O inferno é aqui

Ilustração: Fractal Ken/Flickr.com

Só percebi que era briga quando ele, já alguns decibéis acima da média para o local, lascou: Vai pro inferno. Antes, ela havia dito que o cartaz escrito ‘batata baroa’ estava errado, aquilo era mandioquinha. Ele afirmou que era tudo igual. Ela rebateu, tudo igual uma ova. Ele falou que tanto fazia, qualquer uma que ela cozinhasse ficaria ruim. Ela culpou a sogra pela ignorância dele. Foi quando o inferno entrou na roda. Cogitei, por um instante, meter a colher e informar que não só é tudo a mesma coisa, como as duas também atendem por batata salsa.
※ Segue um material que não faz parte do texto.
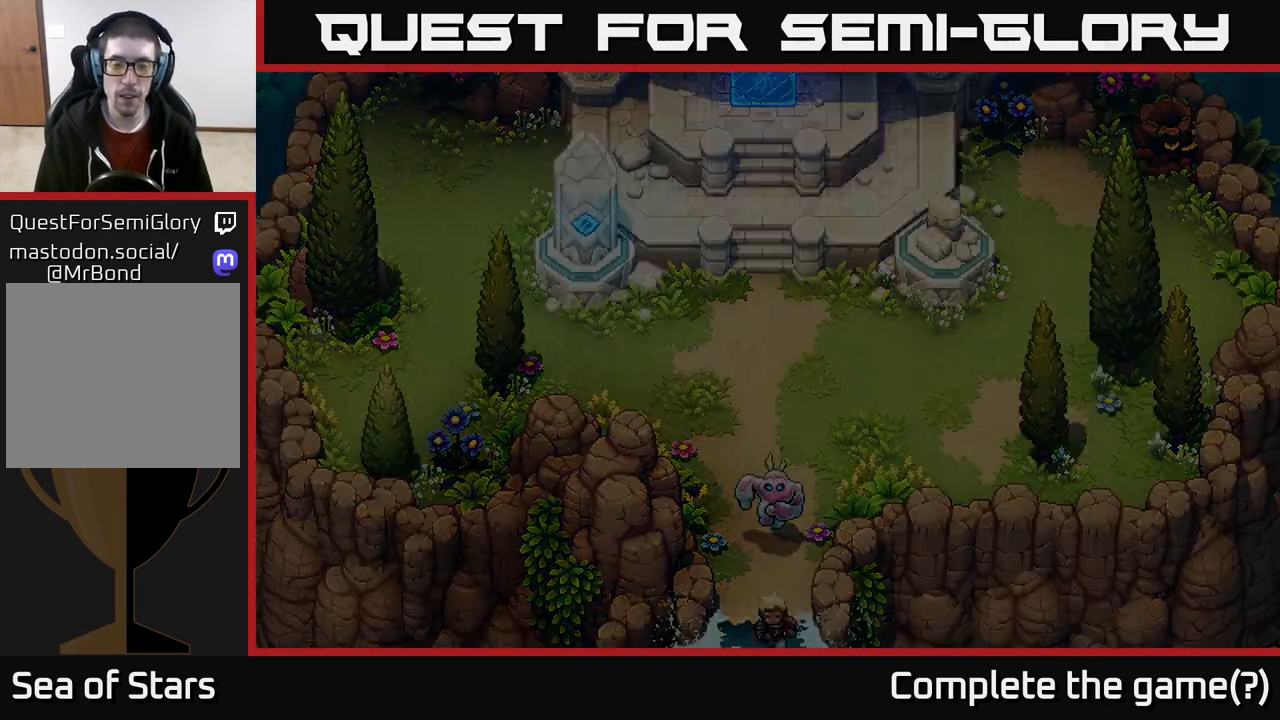
{"buttons": [], "left_stick": "down", "right_stick": "center", "events": []}
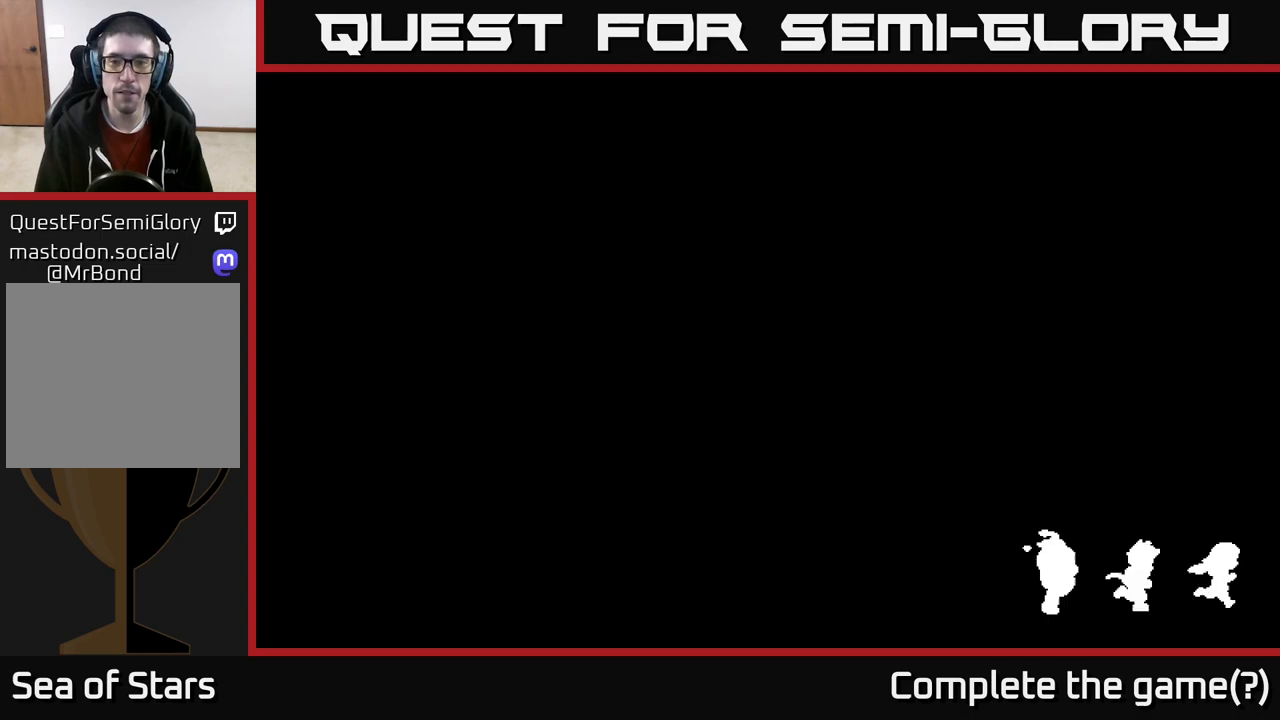
{"buttons": [], "left_stick": "down", "right_stick": "center", "events": []}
Mas não era tubérculo nenhum o culpado pelo desentendimento. Aquilo ali era antigo. E eu, que não sou boba, fiquei de bico calado. Como a protagonista do bate-boca não estava na minha lista, passei para as abóboras. Não sem antes imaginar como a história continuaria.

Supondo que ela tivesse prestado atenção ao insulto – e sei que não o fez, pois seguiu conduzindo o carrinho pelo supermercado como se nada tivesse ouvido e havido – o que se faz numa hora dessas? Devolve na mesma moeda, ou seja, com um insulto maior? Esbofeteia, na frente do repositor, o companheiro? Faz, ali mesmo, purê dele? Ou picadinho? Histórias assim não costumam ter final feliz. Embora, em tese, todas tenham tido um bom começo.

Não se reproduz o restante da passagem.